• WHAT YOU HAVE TO DO:
Retype every line of the listing below word for word, leaving out the pictures.

┌─ PROVIDED DATA

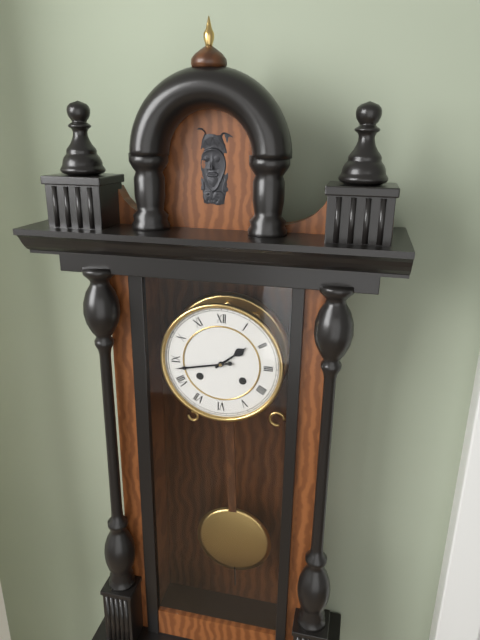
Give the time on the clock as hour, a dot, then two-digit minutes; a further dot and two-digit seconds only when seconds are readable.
1.43
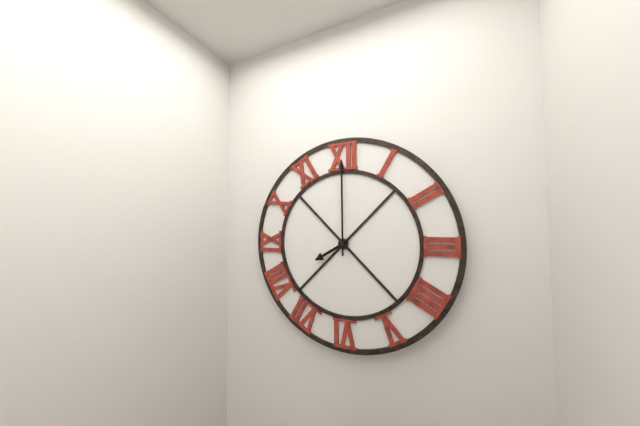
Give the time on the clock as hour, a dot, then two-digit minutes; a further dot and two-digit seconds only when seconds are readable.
8.00
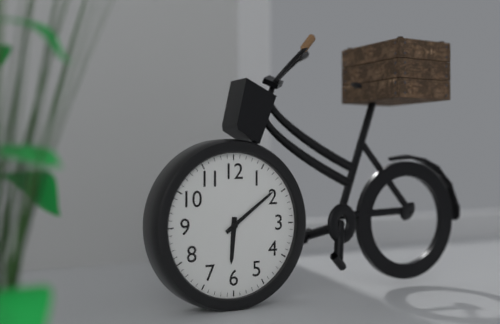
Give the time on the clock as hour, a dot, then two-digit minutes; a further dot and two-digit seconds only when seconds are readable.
6.09
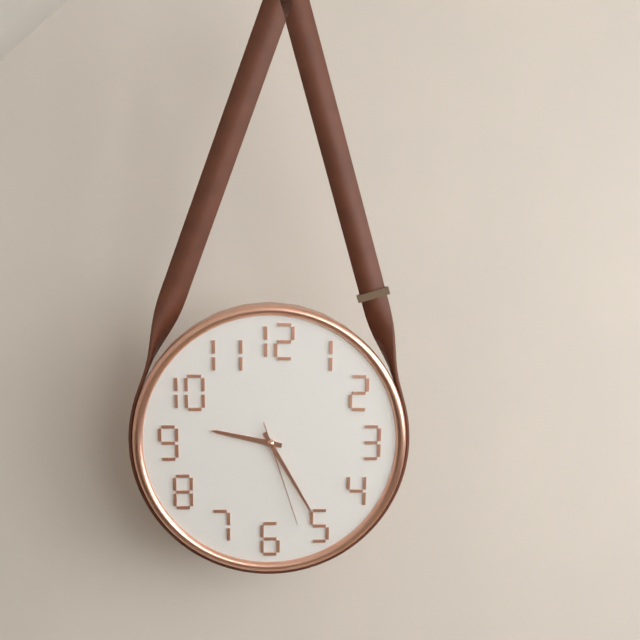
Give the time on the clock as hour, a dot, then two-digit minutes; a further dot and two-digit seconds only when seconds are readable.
9.25.27
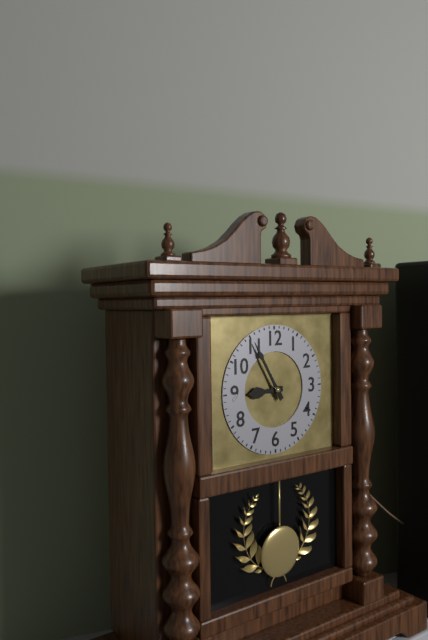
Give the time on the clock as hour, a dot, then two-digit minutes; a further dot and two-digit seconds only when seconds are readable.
8.55
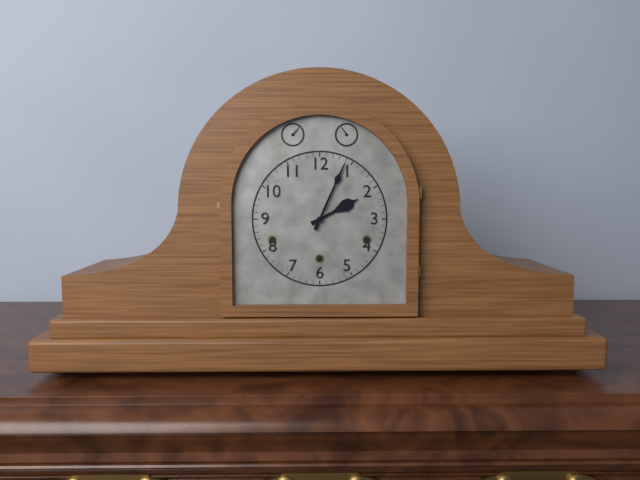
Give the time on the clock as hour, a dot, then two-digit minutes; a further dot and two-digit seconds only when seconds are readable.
2.04
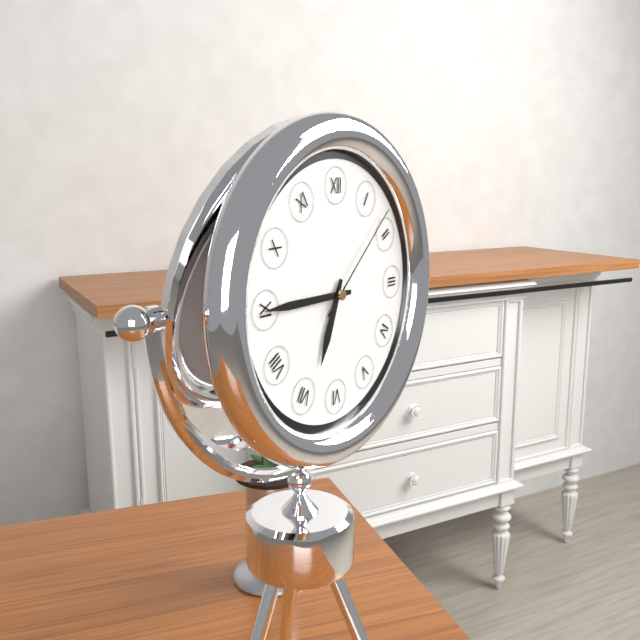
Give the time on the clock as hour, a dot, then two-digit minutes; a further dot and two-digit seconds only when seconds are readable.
6.45.08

└─

• THE RESULT:
Give the time on the clock as hour, a dot, then two-digit minutes; a further dot and two-digit seconds only when seconds are readable.
1.43
Give the time on the clock as hour, a dot, then two-digit minutes; a further dot and two-digit seconds only when seconds are readable.
8.00
Give the time on the clock as hour, a dot, then two-digit minutes; a further dot and two-digit seconds only when seconds are readable.
6.09
Give the time on the clock as hour, a dot, then two-digit minutes; a further dot and two-digit seconds only when seconds are readable.
9.25.27
Give the time on the clock as hour, a dot, then two-digit minutes; a further dot and two-digit seconds only when seconds are readable.
8.55
Give the time on the clock as hour, a dot, then two-digit minutes; a further dot and two-digit seconds only when seconds are readable.
2.04
Give the time on the clock as hour, a dot, then two-digit minutes; a further dot and two-digit seconds only when seconds are readable.
6.45.08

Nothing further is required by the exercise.